The microstructure of materials produced by the ADAM process does not exhibit features of directional solidification or melt pool tracks, distinguishing it from laser-based techniques such as SLM. This observation aligns with the nature of the ADAM process, which involves no localized melting but rather diffusion bonding during sintering after extrusion [43]. The material density is noticeably lower compared to SLM or conventional powder compaction methods, indicating limited diffusion between particles during sintering. Nevertheless, the porosity within the ADAM microstructure appears uniform, without crack formation or large voids, reflecting well-optimized post-processing parameters [47].

5. Conclusions

This study provided a comparative analysis of three metal additive manufacturing technologies—SLM, BJ, and ADAM—in terms of dimensional accuracy, surface quality, microstructure, and residual stress.

(1)

The ADAM technology demonstrated the highest dimensional accuracy with minimal deviations from the nominal values and the lowest variability across measurements. In terms of surface characteristics, it showed favourable Spk values, although Sa values indicated higher roughness compared to BJ. Residual stresses were the lowest among the evaluated technologies.

(2)

SLM achieved high-dimensional precision and consistency but exhibited higher levels of residual stress and rougher surfaces with pronounced peaks. The microstructure was fine-grained and displayed features typical of rapid solidification processes.

(3)

BJ technology showed the lowest dimensional accuracy and the highest variability in shape, likely due to shrinkage during sintering. However, it achieved the lowest average surface roughness (Sa) and exhibited a uniform microstructure.

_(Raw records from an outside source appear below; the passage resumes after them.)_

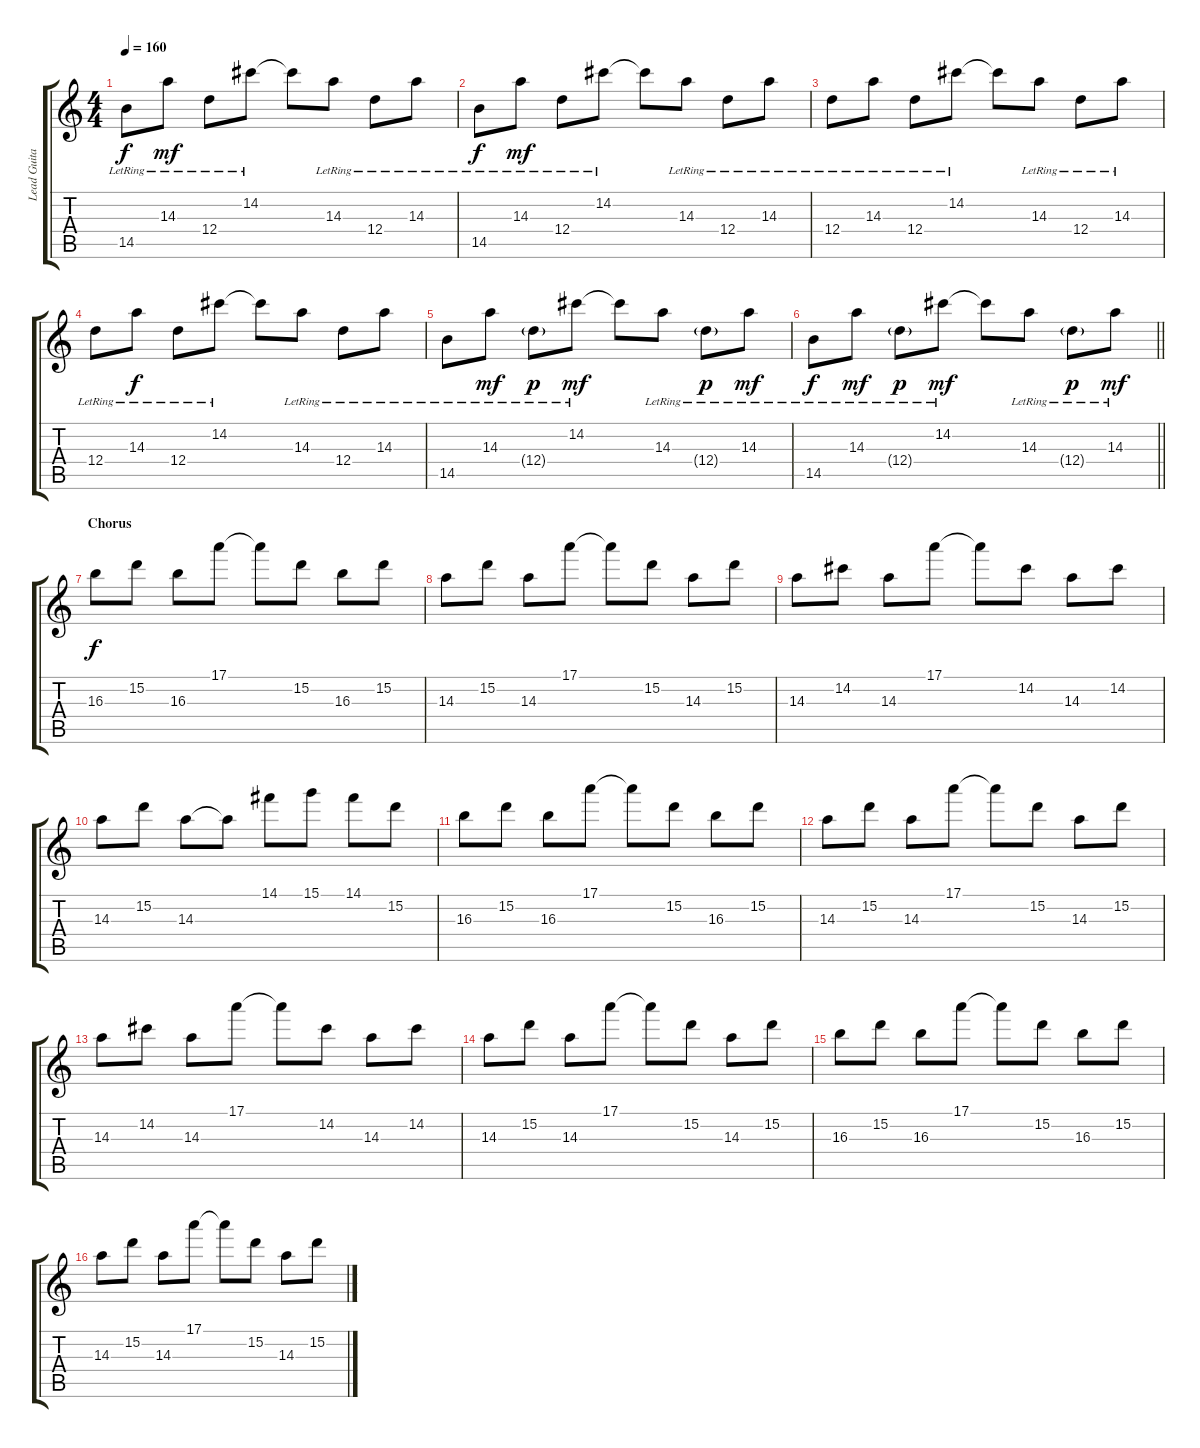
\track ("Lead Guitar" "Lead Guita") {instrument distortionguitar}
\staff {score tabs}
\tuning (E4 B3 G3 D3 A2 D2) {hide}
\ts (4 4)
\tempo 160
\clef g2
\ks c
14.5{lr}.8{dy f} 14.3{lr}.8{dy mf} 12.4{lr}.8 14.2{lr}.8 14.2{t}.8 14.3{lr}.8 12.4{lr}.8 14.3{lr}.8 |
14.5{lr}.8{dy f} 14.3{lr}.8{dy mf} 12.4{lr}.8 14.2{lr}.8 14.2{t}.8 14.3{lr}.8 12.4{lr}.8 14.3{lr}.8 |
12.4{lr}.8 14.3{lr}.8 12.4{lr}.8 14.2{lr}.8 14.2{t}.8 14.3{lr}.8 12.4{lr}.8 14.3{lr}.8 |
12.4{lr}.8 14.3{lr}.8{dy f} 12.4{lr}.8 14.2{lr}.8 14.2{t}.8 14.3{lr}.8 12.4{lr}.8 14.3{lr}.8 |
14.5{lr}.8 14.3{lr}.8{dy mf} 12.4{g lr}.8{dy p} 14.2{lr}.8{dy mf} 14.2{t}.8 14.3{lr}.8 12.4{g lr}.8{dy p} 14.3{lr}.8{dy mf} |
\barLineRight lightlight
14.5{lr}.8{dy f} 14.3{lr}.8{dy mf} 12.4{g lr}.8{dy p} 14.2{lr}.8{dy mf} 14.2{t}.8 14.3{lr}.8 12.4{g lr}.8{dy p} 14.3{lr}.8{dy mf} |
\section ("" "Chorus")
16.3.8{dy f instrument distortionguitar} 15.2.8 16.3.8 17.1.8 17.1{t}.8 15.2.8 16.3.8 15.2.8 |
14.3.8 15.2.8 14.3.8 17.1.8 17.1{t}.8 15.2.8 14.3.8 15.2.8 |
14.3.8 14.2.8 14.3.8 17.1.8 17.1{t}.8 14.2.8 14.3.8 14.2.8 |
14.3.8 15.2.8 14.3.8 14.3{t}.8 14.1.8 15.1.8 14.1.8 15.2.8 |
16.3.8 15.2.8 16.3.8 17.1.8 17.1{t}.8 15.2.8 16.3.8 15.2.8 |
14.3.8 15.2.8 14.3.8 17.1.8 17.1{t}.8 15.2.8 14.3.8 15.2.8 |
14.3.8 14.2.8 14.3.8 17.1.8 17.1{t}.8 14.2.8 14.3.8 14.2.8 |
14.3.8 15.2.8 14.3.8 17.1.8 17.1{t}.8 15.2.8 14.3.8 15.2.8 |
16.3.8 15.2.8 16.3.8 17.1.8 17.1{t}.8 15.2.8 16.3.8 15.2.8 |
14.3.8 15.2.8 14.3.8 17.1.8 17.1{t}.8 15.2.8 14.3.8 15.2.8
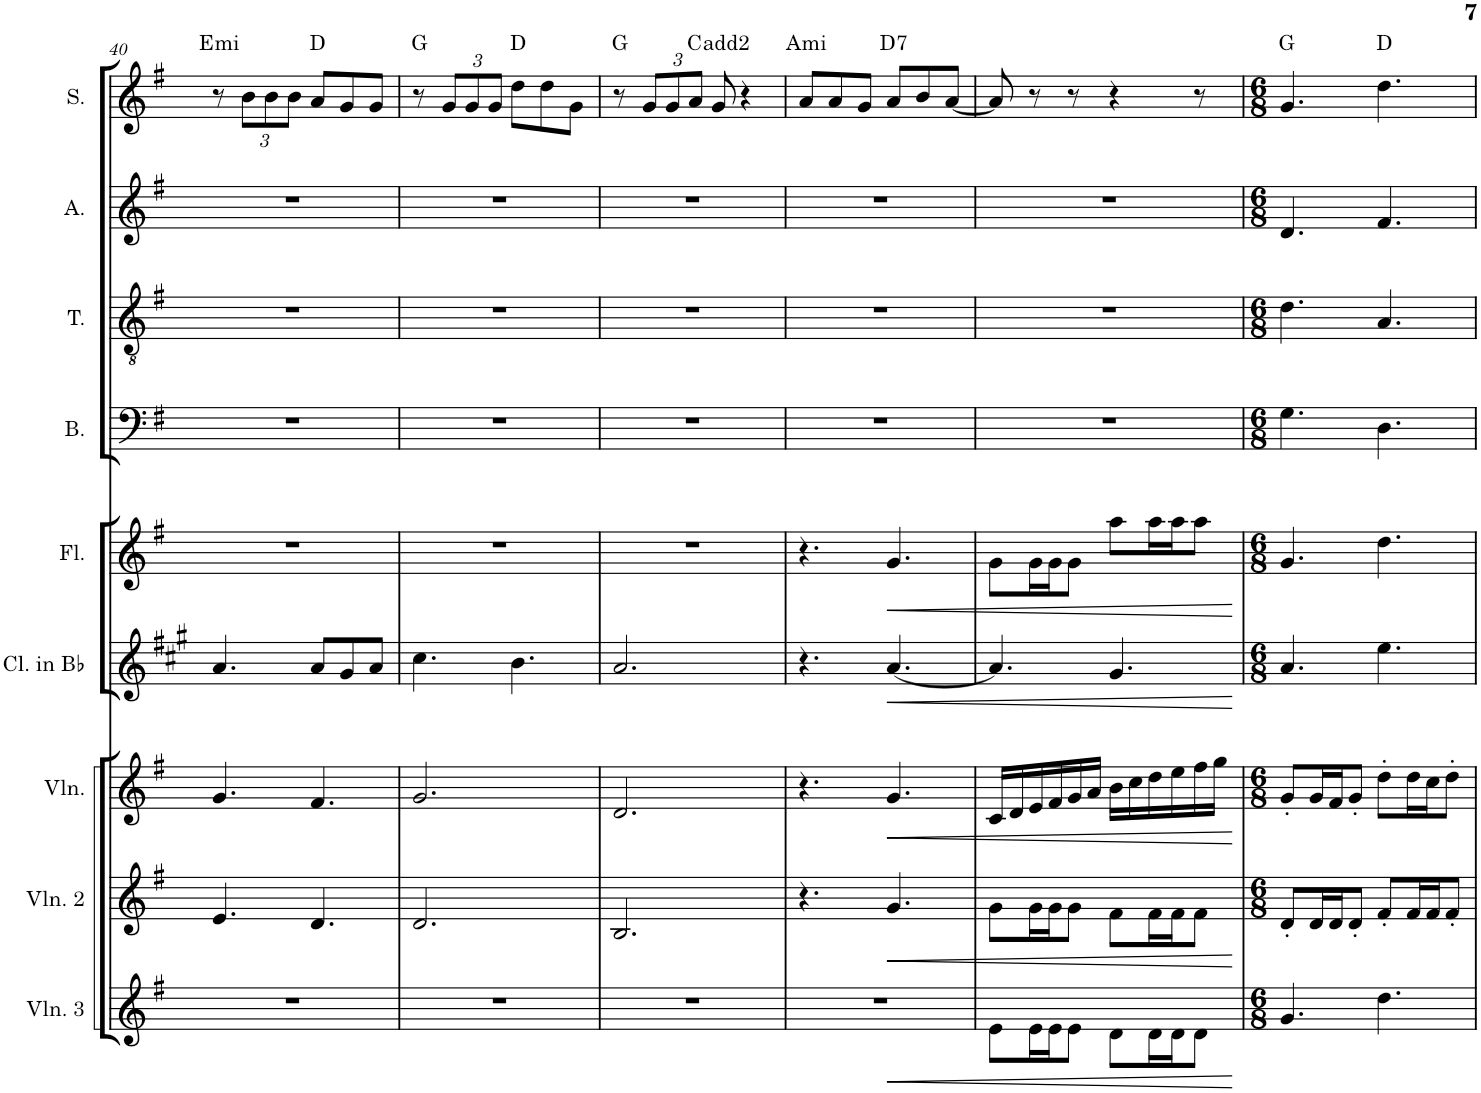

Based on the results, it can be concluded that each technology presents specific advantages and limitations that should be carefully considered when selecting a manufacturing method according to application requirements.

In future work, research will focus on comparing and evaluating the residual stresses induced by various additive manufacturing methods following the application of Laser Shock Peening (LSP), to gain a deeper understanding of their impact on mechanical performance and fatigue resistance.